I thought about the poetry of these bridges. The old and the new coming together just beyond the gate that told me I had made it half way. I could have run on into San Francisco if the path didn't end at Yerba Buena Island. At least that's what I told myself.
When I started, I looked up at the fog burning off an early spring morning. In my mind, I tried to picture the span, but it came out like a postcard. The reality of putting one foot in front of another for nearly eight miles gave me pause. The reality was I didn't know the distance until I came home and looked it up. I had something to prove.
I wanted to be able to push myself a little further than I had for the past few years. I wanted to see if I could still keep up with my wild notions of exercise, so I ran out under the overpasses, past the sewage treatment plant, and onto the bridge.
I was running into a little breeze, but the playlist of Rush songs that had serendipitously popped up on my iPod kept me chugging along.
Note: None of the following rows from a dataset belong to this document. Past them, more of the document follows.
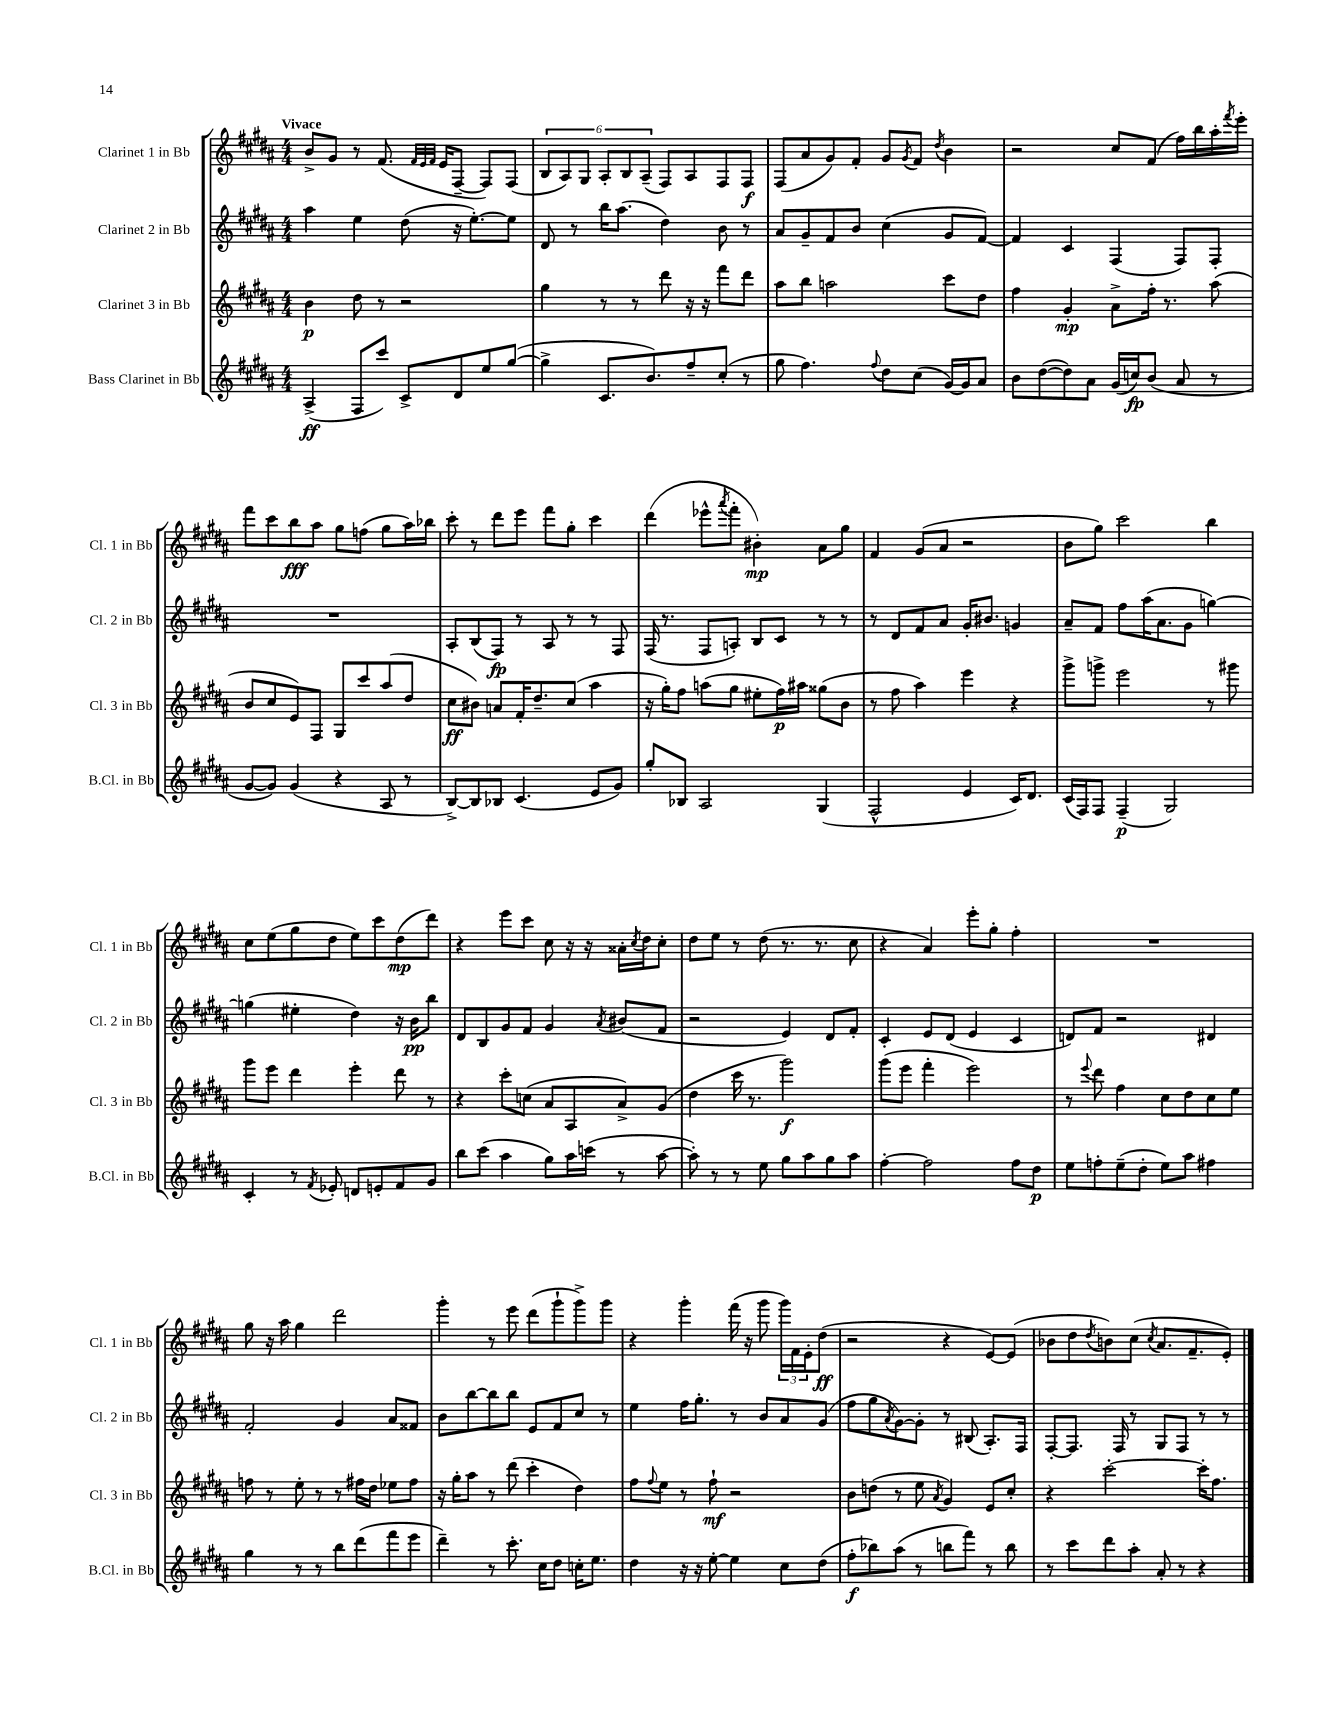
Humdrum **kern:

**kern	**dynam	**kern	**dynam	**kern	**dynam	**kern	**dynam
*part4	*part4	*part3	*part3	*part2	*part2	*part1	*part1
*staff4	*staff4	*staff3	*staff3	*staff2	*staff2	*staff1	*staff1
*I"Bass Clarinet in Bb	*	*I"Clarinet 3 in Bb	*	*I"Clarinet 2 in Bb	*	*I"Clarinet 1 in Bb	*
*I'B.Cl. in Bb	*	*I'Cl. 3 in Bb	*	*I'Cl. 2 in Bb	*	*I'Cl. 1 in Bb	*
*clefG2	*	*clefG2	*	*clefG2	*	*clefG2	*
*k[f#c#g#d#a#]	*	*k[f#c#g#d#a#]	*	*k[f#c#g#d#a#]	*	*k[f#c#g#d#a#]	*
*M4/4	*	*M4/4	*	*M4/4	*	*M4/4	*
=1	=1	=1	=1	=1	=1	=1	=1
!	!	!	!	!	!	!LO:TX:a:B:t=Vivace	!
(4A#^/	ff	4b\	p	4aa#\	.	8b^/L	.
.	.	.	.	.	.	8g#/J	.
8F#/L	.	8dd#\	.	4ee\	.	8r	.
8ccc#/J)	.	8r	.	.	.	(8.f#/	.
8c#^/L	.	2r	.	(8dd#\	.	.	.
.	.	.	.	.	.	32qqf#/LLL	.
.	.	.	.	.	.	32qqe/	.
.	.	.	.	.	.	32qqf#/JJJ	.
.	.	.	.	.	.	16e/KL	.
8d#/	.	.	.	16r	.	[8F#~/J	.
.	.	.	.	[8.ee'\L)	.	.	.
8ee/	.	.	.	.	.	8F#/L])	.
([8gg#/J	.	.	.	8ee\J]	.	(8F#/J	.
=2	=2	=2	=2	=2	=2	=2	=2
4gg#^\]	.	4gg#\	.	8d#/	.	12B/L	.
.	.	.	.	.	.	12A#/)	.
.	.	.	.	8r	.	.	.
.	.	.	.	.	.	12G#/J	.
8.c#/L	.	8r	.	16bb\KL	.	12A#'/L	.
.	.	.	.	(8.aa#\J	.	.	.
.	.	.	.	.	.	12B/	.
.	.	8r	.	.	.	.	.
.	.	.	.	.	.	(12A#~/J	.
8.b/)	.	.	.	.	.	.	.
.	.	8ddd#\	.	4dd#\)	.	8F#/L)	.
8ff#~/	.	16r	.	.	.	8A#/	.
.	.	16r	.	.	.	.	.
(8cc#'/J	.	8fff#\L	.	8b\	.	8F#/	.
8r	.	8ddd#\J	.	8r	.	8F#/J	f
=3	=3	=3	=3	=3	=3	=3	=3
8gg#\	.	8aa#\L	.	8a#/L	.	(8F#/L	.
4.ff#\)	.	8bb\J	.	8g#~/	.	8a#/	.
.	.	2aan\	.	8f#/	.	8g#/)	.
.	.	.	.	8b/J	.	8f#'/J	.
8qqff#/	.	.	.	.	.	.	.
8dd#\L	.	.	.	(4cc#\	.	8g#/L	.
.	.	.	.	.	.	8qg#/	.
(8cc#\J	.	.	.	.	.	8f#/J	.
.	.	.	.	.	.	8qdd#/	.
[16g#/LL)	.	8ccc#\L	.	8g#/L	.	4b\	.
16g#/J]	.	.	.	.	.	.	.
8a#/J	.	8dd#\J	.	[8f#/J)	.	.	.
=4	=4	=4	=4	=4	=4	=4	=4
8b\L	.	4ff#\	.	4f#/]	.	2r	.
([8dd#\	.	.	.	.	.	.	.
8dd#\])	.	4g#'/	mp	4c#/	.	.	.
8a#\J	.	.	.	.	.	.	.
(16g#/LL	.	8a#^\L	.	(4F#/	.	8cc#/L	.
16ccn/J)	fp	.	.	.	.	.	.
(8b/J	.	16ff#'\Jk	.	.	.	(8f#/J	.
.	.	8.r	.	.	.	.	.
8a#/	.	.	.	8F#/L)	.	16ff#\LL)	.
.	.	.	.	.	.	16bb\	.
8r	.	(8aa#\	.	8F#'/J	.	16aa#'\	.
.	.	.	.	.	.	8qfff#/	.
.	.	.	.	.	.	16eee'\JJ	.
!!LO:LB:g=z
=5	=5	=5	=5	=5	=5	=5	=5
[8g#/L	.	8b/L	.	1r	.	8fff#\L	.
8g#/J])	.	8cc#/	.	.	.	8ccc#\	.
(4g#/	.	8e/)	.	.	.	8bb\	fff
.	.	8F#/J	.	.	.	8aa#\J	.
4r	.	8G#/L	.	.	.	8gg#\L	.
.	.	8ccc#/	.	.	.	(8ffn\J	.
8A#/	.	(8aa#/	.	.	.	8gg#\L	.
8r	.	8dd#/J	.	.	.	16aa#\L)	.
.	.	.	.	.	.	16bb-X\JJ	.
=6	=6	=6	=6	=6	=6	=6	=6
[8B^/L)	.	8cc#\L	ff	8A#'/L	.	8ccc#'\	.
8B/]	.	8b#X\J)	.	(8B/	.	8r	.
8B-X/J	.	8an/L	.	8F#/J)	fp	8ddd#\L	.
(4.c#/	.	16f#'/K	.	8r	.	8eee\J	.
.	.	8.dd#~/	.	.	.	.	.
.	.	.	.	8A#/	.	8fff#\L	.
.	.	(8cc#/J	.	8r	.	8gg#'\J	.
8e/L	.	4aa#\	.	8r	.	4ccc#\	.
8g#/J)	.	.	.	8F#/	.	.	.
=7	=7	=7	=7	=7	=7	=7	=7
8gg#'/L	.	16r	.	(16F#/	.	(4ddd#\	.
.	.	16gg#'\KL)	.	8.r	.	.	.
8B-X/J	.	8ff#\J	.	.	.	.	.
2A#/	.	(8aan\L	.	8F#/L	.	8eee-X^^\L	.
.	.	.	.	.	.	8qaaa#/	.
.	.	8gg#\J	.	8An'/J)	.	8fff#'\J	.
.	.	8ee#X'\L	.	8B/L	.	4b#X'\)	mp
.	.	16ff#\L)	p	8c#/J	.	.	.
.	.	16aa#X\JJ	.	.	.	.	.
(4G#/	.	(8gg##X\L	.	8r	.	8a#\L	.
.	.	8b\J	.	8r	.	8gg#\J	.
=8	=8	=8	=8	=8	=8	=8	=8
2F#^^/	.	8r	.	8r	.	4f#/	.
.	.	8ff#\	.	8d#/L	.	.	.
.	.	4aa#\)	.	8f#/	.	(8g#/L	.
.	.	.	.	8a#/J	.	8a#/J	.
4e/	.	4eee\	.	16g#'/KL	.	2r	.
.	.	.	.	8.b#X/J	.	.	.
16c#/KL)	.	4r	.	4gn/	.	.	.
8.d#/J	.	.	.	.	.	.	.
=9	=9	=9	=9	=9	=9	=9	=9
(16c#/LL	.	8ggg#^\L	.	8a#~/L	.	8b\L	.
16F#/J)	.	.	.	.	.	.	.
8F#/J	.	8gggn^\J	.	8f#/J	.	8gg#\J)	.
(4F#~/	p	2eee\	.	8ff#\L	.	2ccc#\	.
.	.	.	.	(16aa#\K	.	.	.
.	.	.	.	8.a#\	.	.	.
2G#/)	.	.	.	.	.	.	.
.	.	.	.	8g#\J	.	.	.
.	.	8r	.	[4ggn\)	.	4bb\	.
.	.	8ggg#X\	.	.	.	.	.
!!LO:LB:g=z
=10	=10	=10	=10	=10	=10	=10	=10
4c#'/	.	8ggg#\L	.	(4ggn\]	.	8cc#\L	.
.	.	8eee\J	.	.	.	(8ee\	.
8r	.	4ddd#\	.	4ee#X'\	.	8gg#\	.
8qf#/	.	.	.	.	.	.	.
8e-X'/	.	.	.	.	.	8dd#\J	.
8dn/L	.	4eee'\	.	4dd#\)	.	8ee\L)	.
8en'/	.	.	.	.	.	8ccc#\	.
8f#/	.	8ddd#\	.	16r	.	(8dd#\	mp
.	.	.	.	16b\KL	pp	.	.
8g#/J	.	8r	.	8bb\J	.	8ddd#\J)	.
=11	=11	=11	=11	=11	=11	=11	=11
8bb\L	.	4r	.	8d#/L	.	4r	.
(8ccc#\J	.	.	.	8B/	.	.	.
4aa#\	.	8ccc#'\L	.	8g#/	.	8eee\L	.
.	.	(8ccn\J	.	8f#/J	.	8ccc#\J	.
8gg#\L)	.	8a#/L	.	4g#/	.	8cc#\	.
16aa#\L	.	8A#/	.	.	.	16r	.
(16cccn\JJ	.	.	.	.	.	16r	.
.	.	.	.	8qa#/	.	.	.
8r	.	8a#^/)	.	(8b#X/L	.	16a##X'\LL	.
.	.	.	.	.	.	8qcc#/	.
.	.	.	.	.	.	16dd#\J	.
[8aa#\	.	(8g#/J	.	8f#/J	.	8cc#'\J	.
=12	=12	=12	=12	=12	=12	=12	=12
8aa#'\])	.	4dd#\	.	2r	.	8dd#\L	.
8r	.	.	.	.	.	8ee\J	.
8r	.	16ccc#\	.	.	.	8r	.
.	.	8.r	.	.	.	.	.
8ee\	.	.	.	.	.	(8dd#\	.
8gg#\L	.	2ggg#\)	f	4e/)	.	8.r	.
8aa#\	.	.	.	.	.	.	.
.	.	.	.	.	.	8.r	.
8gg#\	.	.	.	8d#/L	.	.	.
8aa#\J	.	.	.	8f#'/J	.	8cc#\	.
=13	=13	=13	=13	=13	=13	=13	=13
[4ff#'\	.	(8ggg#\L	.	4c#'/	.	4r	.
.	.	8eee\J	.	.	.	.	.
2ff#\]	.	4fff#'\	.	8e/L	.	4a#/)	.
.	.	.	.	(8d#/J	.	.	.
.	.	2eee\)	.	4e/	.	8eee'\L	.
.	.	.	.	.	.	8gg#'\J	.
8ff#\L	.	.	.	4c#/	.	4ff#'\	.
8dd#\J	p	.	.	.	.	.	.
=14	=14	=14	=14	=14	=14	=14	=14
8ee\L	.	8r	.	8dn/L)	.	1r	.
.	.	8qqeee/	.	.	.	.	.
8ffn'\	.	8ddd#\	.	8f#/J	.	.	.
(8ee~\	.	4ff#\	.	2r	.	.	.
8dd#'\J	.	.	.	.	.	.	.
8ee\L)	.	8cc#\L	.	.	.	.	.
8aa#\J	.	8dd#\	.	.	.	.	.
4ff#X\	.	8cc#\	.	4d#X/	.	.	.
.	.	8ee\J	.	.	.	.	.
!!LO:LB:g=z
=15	=15	=15	=15	=15	=15	=15	=15
4gg#\	.	8ffn\	.	2f#'/	.	8gg#\	.
.	.	8r	.	.	.	16r	.
.	.	.	.	.	.	16aa#\	.
8r	.	8ee'\	.	.	.	4gg#\	.
8r	.	8r	.	.	.	.	.
8bb\L	.	8r	.	4g#/	.	2ddd#\	.
(8ddd#\	.	16ff#X\LL	.	.	.	.	.
.	.	16dd#\JJ	.	.	.	.	.
8fff#\	.	8ee-X\L	.	8a#/L	.	.	.
8eee\J	.	8ff#\J	.	8f##X/J	.	.	.
=16	=16	=16	=16	=16	=16	=16	=16
4ddd#~\)	.	16r	.	8b\L	.	4ggg#'\	.
.	.	16gg#'\KL	.	.	.	.	.
.	.	8aa#\J	.	[8bb\	.	.	.
8r	.	8r	.	8bb\]	.	8r	.
8.ccc#'\	.	(8ddd#\	.	8bb\J	.	8eee\	.
.	.	4ccc#'\	.	8e/L	.	(8ddd#\L	.
16cc#\KL	.	.	.	.	.	.	.
8dd#\J	.	.	.	8f#/	.	8ggg#`\	.
16ccn'\KL	.	4dd#\)	.	8cc#/J	.	8ggg#^\)	.
8.ee\J	.	.	.	.	.	.	.
.	.	.	.	8r	.	8ggg#\J	.
=17	=17	=17	=17	=17	=17	=17	=17
4dd#\	.	8ff#\L	.	4ee\	.	4r	.
.	.	8qqff#/	.	.	.	.	.
.	.	8ee\J	.	.	.	.	.
16r	.	8r	.	16ff#\KL	.	4ggg#'\	.
16r	.	.	.	8.gg#'\J	.	.	.
[8ee'\	.	8ff#`\	mf	.	.	.	.
4ee\]	.	2r	.	8r	.	(16fff#\	.
.	.	.	.	.	.	16r	.
.	.	.	.	8b/L	.	8ggg#\	.
8cc#\L	.	.	.	8a#/	.	24ggg#\LL)	.
.	.	.	.	.	.	24f#\	.
.	.	.	.	.	.	24e'\J	.
(8dd#\J	.	.	.	(8g#/J	.	(8dd#\J	ff
=18	=18	=18	=18	=18	=18	=18	=18
8ff#'\L	f	8b\L	.	8ff#\L	.	2r	.
8bb-X\)	.	(8ddn\J	.	8gg#\	.	.	.
.	.	.	.	8qa#/	.	.	.
(8aa#\J	.	8r	.	[8g#\)	.	.	.
8r	.	8ee\	.	8g#'\J]	.	.	.
.	.	8qa#/	.	.	.	.	.
8bbn\L	.	4g#/)	.	8r	.	4r	.
8fff#\J)	.	.	.	(8B#X/	.	.	.
8r	.	8e/L	.	8.A#'/L)	.	[8e/L)	.
8bb\	.	8cc#'/J	.	.	.	(8e/J]	.
.	.	.	.	16F#/Jk	.	.	.
=19	=19	=19	=19	=19	=19	=19	=19
8r	.	4r	.	[8F#'/L	.	8b-X\L	.
8ccc#\L	.	.	.	8.F#/J]	.	8dd#\	.
.	.	.	.	.	.	8qdd#/	.
8ddd#\	.	[2ccc#'\	.	.	.	8bn\)	.
.	.	.	.	16F#/	.	.	.
8aa#'\J	.	.	.	8r	.	(8cc#\J	.
.	.	.	.	.	.	8qcc#/	.
8a#'/	.	.	.	8G#/L	.	8.a#/L	.
8r	.	.	.	8F#/J	.	.	.
.	.	.	.	.	.	8.f#~/	.
4r	.	16ccc#'\KL]	.	8r	.	.	.
.	.	8.ff#\J	.	.	.	.	.
.	.	.	.	8r	.	8e'/J)	.
==	==	==	==	==	==	==	==
*-	*-	*-	*-	*-	*-	*-	*-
As I made my way west, I watched the little group of men on the Old Bay Bridge across the way, preparing to retire the rusted old hulk, piece by piece. The Skeleton Crew. At the top of a crane, teetering precipitously, was a lone hard hat moving along a girder that would be scrap soon. I tried to imagine the plan for dismantling such a beast. There were still speed limit signs and street lights attached to the upper deck. I wondered if there wasn't some hush-hush contingency plan for keeping the old one for a spare, just in case the new one didn't turn out to be so wonderful after all. The bridge I was on.
It wasn't until I turned around and faced the hills of Oakland again that it occurred to me that I was hundreds of feet above the bay, and any kind of catastrophic failure would be just that for yours truly. I considered once again the challenge I was giving myself. I wasn't walking on water. I was running above it. High above it.
The other runners and bikers and strollers I met along the way seemed just as immersed in their morning's exertion. I have them all the cursory head bob, and mouthed "morning" to them as they passed, not wanting to share the thoughts or sounds in my head aloud: Geddy Lee, government conspiracies, my youth.
When I made it back to dry land, the IKEA parking lot, I felt that I had accomplished something. I didn't build a bridge, but I experienced one. The span between the old and the new. Those ten mile runs that used to come so naturally in my twenties that have now been reduced to three and four mile maintenance jogs around my neighborhood. Poetry.